Eventually, an award-winning meat and seafood market moved into the far half of the building, run by the same owners as the trendy Sandpiper Inn restaurant in Spring Lake. At its busiest, lines stretched from the butcher shop into the deli – and occasionally out the door.
After longtime proprietor Pete Benninger retired in 2006, new owners from North Jersey purchased the property. The business never seemed to regain the “local magic” it had at its peak, but kept humming along until abruptly closing – purportedly for a remodeling – in 2014 before being boarded up in 2016. By 2018, a demolition permit had been obtained by the owner, who had at one point tested the waters for turning the deli into a liquor store, but nothing ever materialized. Earlier this year, the township’s Property Maintenance Board ruled the structure was unsafe and abandoned, and a crew of fire inspectors marked the building with “X” symbols, alerting firefighters to the fact that they should not enter the interior in the event of a blaze due to the condition of the structure.
The end of an era may finally arrive, with the Brick Township Council on Tuesday night voting unanimously to seek bids for the building’s demolition. The eventual cost of doing so will be recorded as a lien against the property.
“The northern half of Brick will be very excited about this resolution,” Mayor John Ducey said. “It certainly is an eyesore.”

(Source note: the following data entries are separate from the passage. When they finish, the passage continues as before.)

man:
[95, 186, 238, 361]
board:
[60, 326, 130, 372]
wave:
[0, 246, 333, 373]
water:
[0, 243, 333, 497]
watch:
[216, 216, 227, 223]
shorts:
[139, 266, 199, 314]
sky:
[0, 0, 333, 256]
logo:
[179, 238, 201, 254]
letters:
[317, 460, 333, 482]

The Property Maintenance Board made its decision on the deteriorating structure in February. Its roof was in a dangerous state of disrepair, windows were broken, pieces of the building was half-torn-off and flapping in the breeze, and graffiti was beginning to appear on the exterior walls. Pursuant to state land use laws, the property owner, an LLC based in Saddle Brook, N.J., was notified of the hearing before the board, then notified of its decision and the opportunity to appeal. They were also notified of Tuesday night’s vote. Officials never heard a word. Legal notices that are about six months old still dangle in a laminated packet from the front doorknob. The company which owns the building, 430 Brick Realty LLC, is owned by Mukesh Papaiya, of Mahwah, N.J., according to tax records.

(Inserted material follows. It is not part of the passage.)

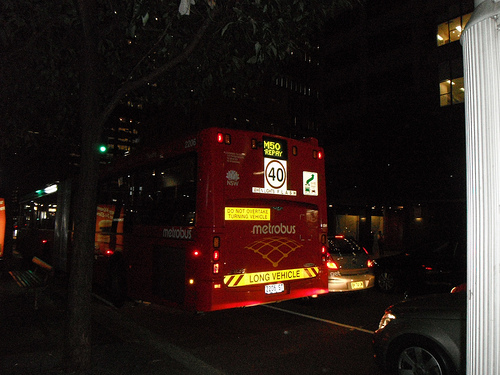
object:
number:
[269, 167, 284, 182]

“Since they ignored us, the board is recommending demolition of the unsafe structure and a lien to cover the costs,” Ducey announced, before the unanimous vote was called.

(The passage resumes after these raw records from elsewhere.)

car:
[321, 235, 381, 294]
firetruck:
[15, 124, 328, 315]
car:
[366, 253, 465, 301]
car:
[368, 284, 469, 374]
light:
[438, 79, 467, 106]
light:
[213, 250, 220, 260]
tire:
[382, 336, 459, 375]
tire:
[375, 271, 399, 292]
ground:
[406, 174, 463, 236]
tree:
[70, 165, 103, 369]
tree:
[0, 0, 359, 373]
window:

Under state contracting law, the demolition of the building must go out to public bid. Once proposals are received back, the council is expected to award a contract to the lowest qualified bidder, at which point pre-construction meetings will be arranged and a demolition date will be set. The contract will task the contractor with demolishing the structure, ensuring what remains is environmentally sound, and securing the site for safety purposes.